1992 hat den Verfall der politischen Kultur beschleunigt, aber auch zu zwei besonders wichtigen Gegenbewegungen geführt. Die eine, in ihrer Bedeutung jetzt nicht näher analysiert, als Lichterketten-Bewegung bezeichnet, die andere das allmähliche Zusammenfinden einer außerparlamentarischen Opposition. Während die erste sich auf den gewaltlosen und eindrucksvollen Widerstand gegen Gewalt und Fremdenfeindlichkeit konzentrierte oder – wer so will – auch beschränkte, war die zweite Bewegung ausgesprochen politisch orientiert. Hierbei spielte die Auseinandersetzung um den Erhalt des Artikel 16 ein zentrale Rolle. Höhepunkt dieser Entwicklung war zweifellos die Großdemonstration am 14. November 1992 im Bonner Schloßgarten mit ihrem Motto: „Grundrechte verteidigen – Flüchtlinge schützen – Rassismus bekämpfen!“ Genau vor den Sonderparteitag der SPD zum Asylrecht terminiert und sechs Tage nach der Demonstration mit der politischen Prominenz in Berlin wurde hier ein politischer Akzent gesetzt. Was die Beschlüsse des SPD-Gipfels und die darauf folgende Eintracht der Großen Koalition anlangt, mag die Demonstration keinen Erfolg gebracht haben. Der Erfolg dürfte aber mittelfristig eintreten, wenn es gelingt, das dort erstmals in die große Offentlichkeit getretene Bündnis in einer Gesamtbewegung zur Erhaltung von Demokratie, Verfassung und Humanität zusammenzufassen. Bereits der Trägerkreis war ein einmalig breites Spektrum einer immer noch vorhandenen und ihrer neuen Verantwortung deutlicher bewußten Progressivität. Den gesamten Unterstützerkreis hinzugenommen stellte sich ein politisch wichtiger Ausschnitt der Gesellschaft auf eine neue und umfassende Aufgabe ein.
Es käme darauf an, daß sich diese facettenreiche Bewegung mit sicher sehr unterschiedlichen und spezifischen Aufgaben zusammenfindet und zwar in dem Bewußtsein, daß sich die etablierten Großparteien auf einen verhängnisvollen, populistischen Trip in rechte Gefilde begeben haben. Ihre programmatischen Bremsen versagen.
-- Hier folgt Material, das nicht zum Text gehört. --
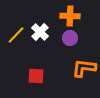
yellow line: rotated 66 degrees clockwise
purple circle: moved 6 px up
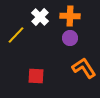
white cross: moved 15 px up
orange L-shape: rotated 50 degrees clockwise
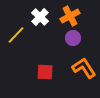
orange cross: rotated 30 degrees counterclockwise
purple circle: moved 3 px right
red square: moved 9 px right, 4 px up
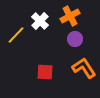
white cross: moved 4 px down
purple circle: moved 2 px right, 1 px down
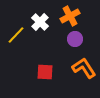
white cross: moved 1 px down
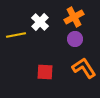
orange cross: moved 4 px right, 1 px down
yellow line: rotated 36 degrees clockwise
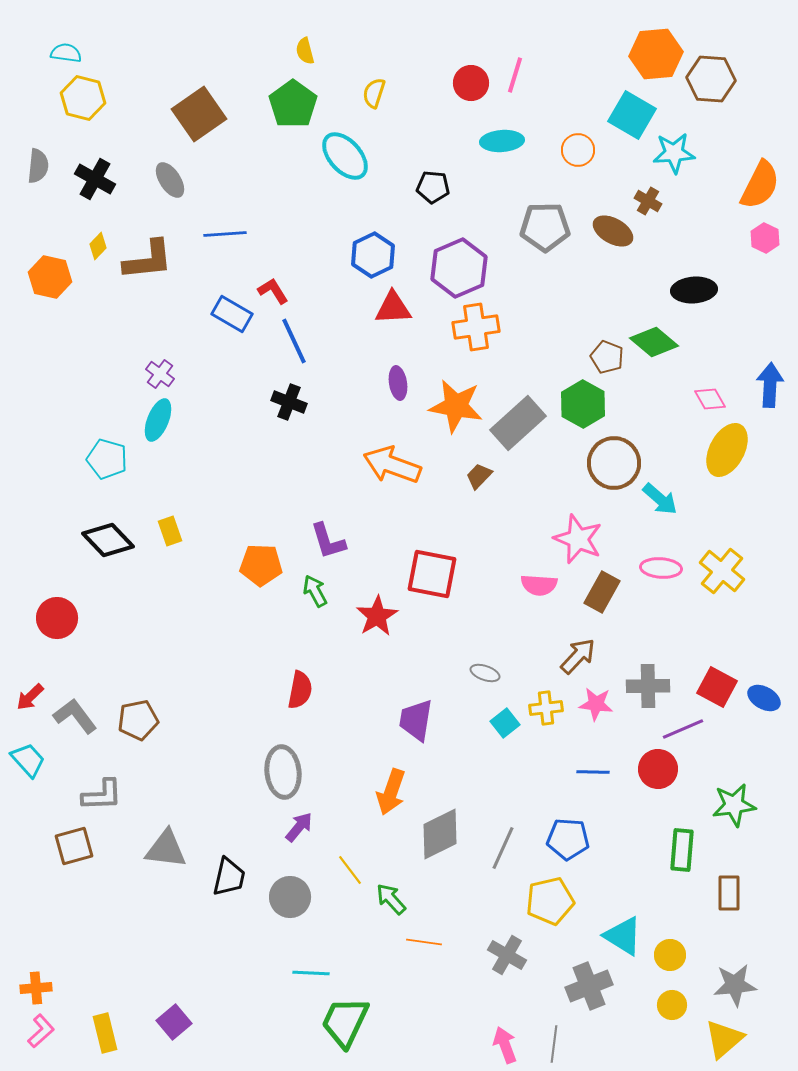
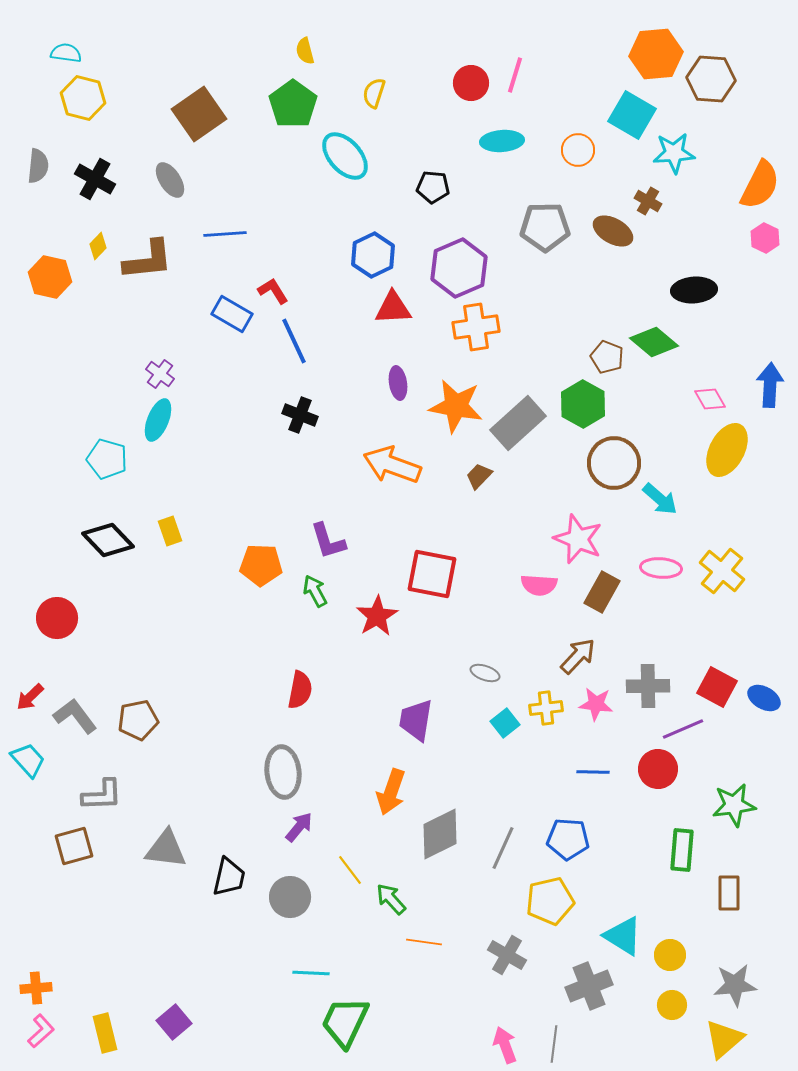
black cross at (289, 402): moved 11 px right, 13 px down
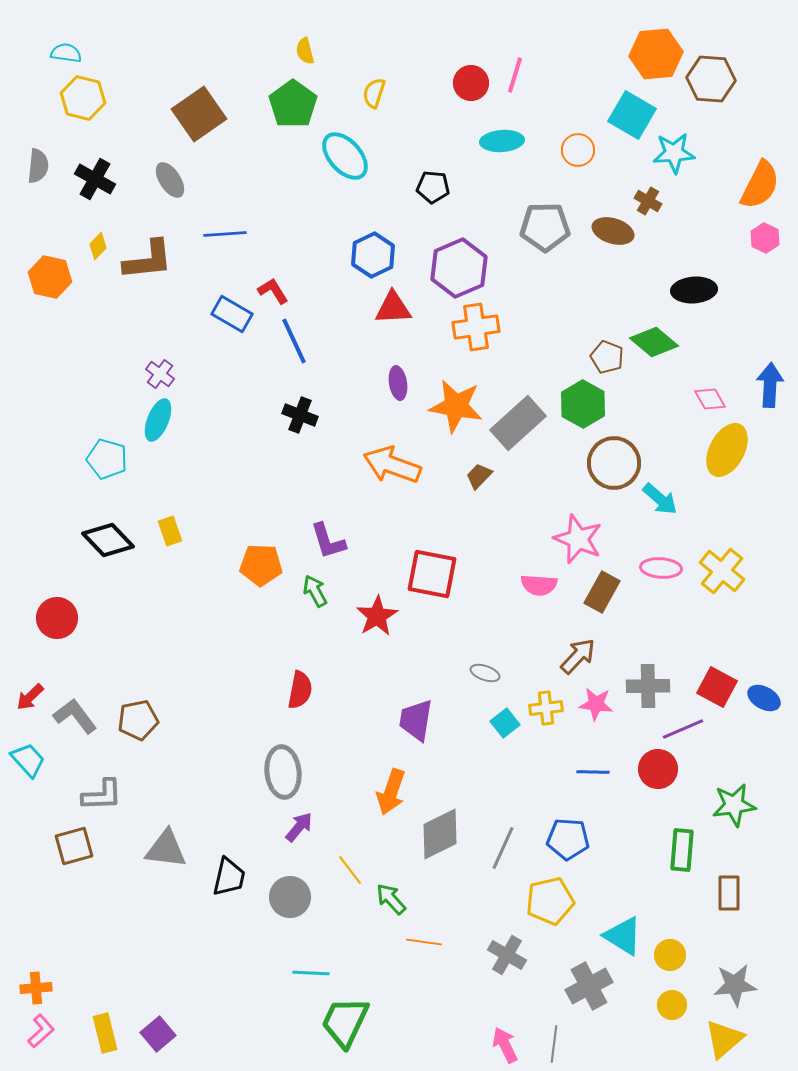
brown ellipse at (613, 231): rotated 12 degrees counterclockwise
gray cross at (589, 986): rotated 6 degrees counterclockwise
purple square at (174, 1022): moved 16 px left, 12 px down
pink arrow at (505, 1045): rotated 6 degrees counterclockwise
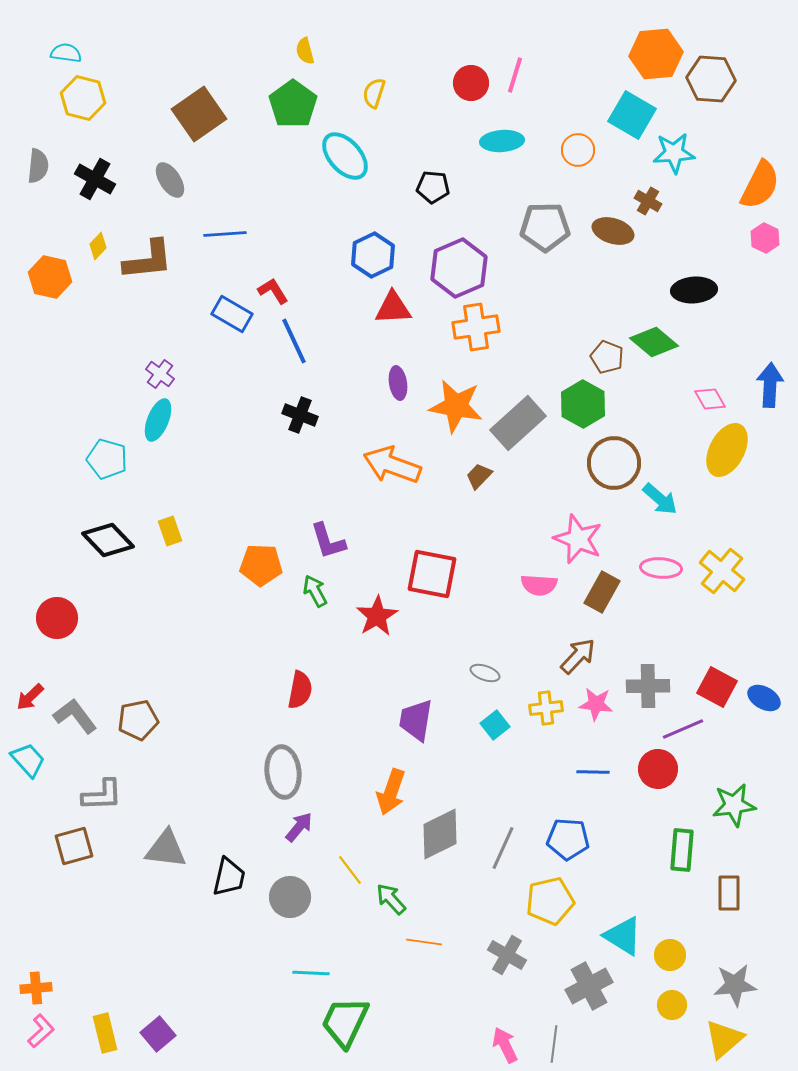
cyan square at (505, 723): moved 10 px left, 2 px down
Sie können vielleicht nur noch dadurch gestoppt werden, daß sich ihnen immer mehr Bürgerinnen und Bürger in den Weg stellen, auch unter Aufgabe ihrer bisherigen Zugehörigkeiten und Loyalitäten. Die neue Opposition sollte dabei auch viele von denen zu gewinnen suchen, die bisher nur in stiller Gemeinschaft eine Kerze auf die Straße getragen haben, deren politisches Unbehagen aber noch niemand auf den Reim gebracht hat.